What's more, check out this tweet:

Can she seriously look at that initial Giunchigliani poll story and say that she did that? Really?

Meanwhile, it's worth reiterating something truly fascinating for every Vegas political consultant to take note: Goldberg just opened up the doors, everyone! If you're running for office and you want her to report some bogus-but-helpful poll numbers you've got, she's just announced she is obligated to do so because, hey, it's how we do it! Whee!

Oh, one more thing. This tweet is nice...

...but be wary, my friend. Jon Ralston only has your back so long as you're working in some form or fashion on his team.
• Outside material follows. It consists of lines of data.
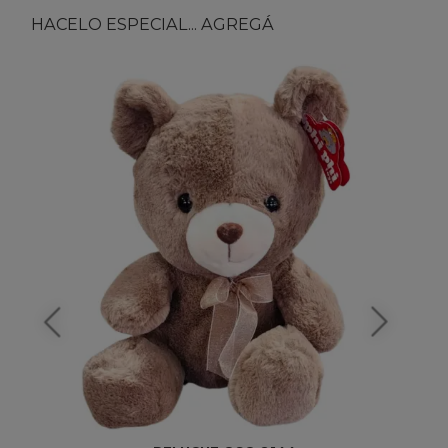
HACELO ESPECIAL... AGREGÁ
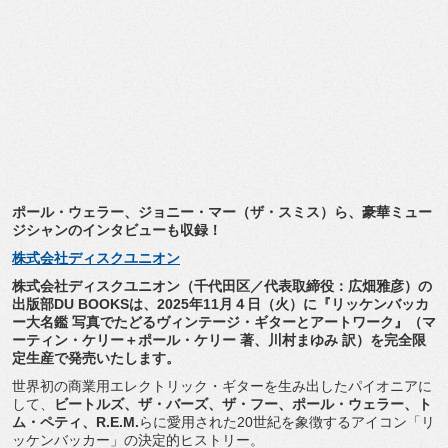
ポール・ウェラー、ジョニー・マー（ザ・スミス）ら、
豪華ミュー
ジシャンのインタビューも収録！
株式会社ディスクユニオン
株式会社ディスクユニオン（千代田区／代表取締役：広畑雅彦）
の
出版部DU BOOKSは、2025年11月４日（火）に『
リッケンバッカ
ー大名鑑 写真でたどるヴィンテージ・ギターとアートワーク』（
マ
ーティン・ケリー＋ポール・ケリー 著、川村まゆみ 訳）を完全限
定生産で発売いたします。
世界初の商業用エレクトリック・
ギターを生み出したパイオニアに
して、
ビートルズ、ザ・バーズ、
ザ・フー、ポール・ウェラー、ト
ム・ペティ、R.E.M.
らに愛
用された20世紀を象徴するアイコン「リ
ッケンバッカー」
の決定的ヒストリー。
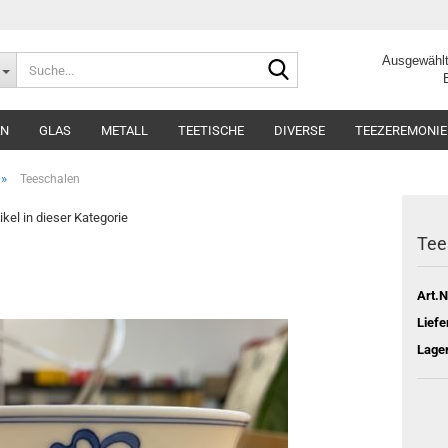
Suche...
Ausgewählt
Beste Q
AN
GLAS
METALL
TEETISCHE
DIVERSE
TEEZEREMONIE
»
Teeschalen
ikel in dieser Kategorie
Tee
Art.N
Liefe
Lage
Take it from everybody else who once was a member of his mutual masturbatory society and then left it. The journalism universe is littered with such people, none of whom suffered in the long run for being on his wrong side and probably slept better at night, too. It is -- and I suspect he knows this -- the tragic flaw of a brilliant reporter and entrepreneur, but I guess we all must have one. Mine, according to him, is that I co-hosted a pet show. I'm good with that!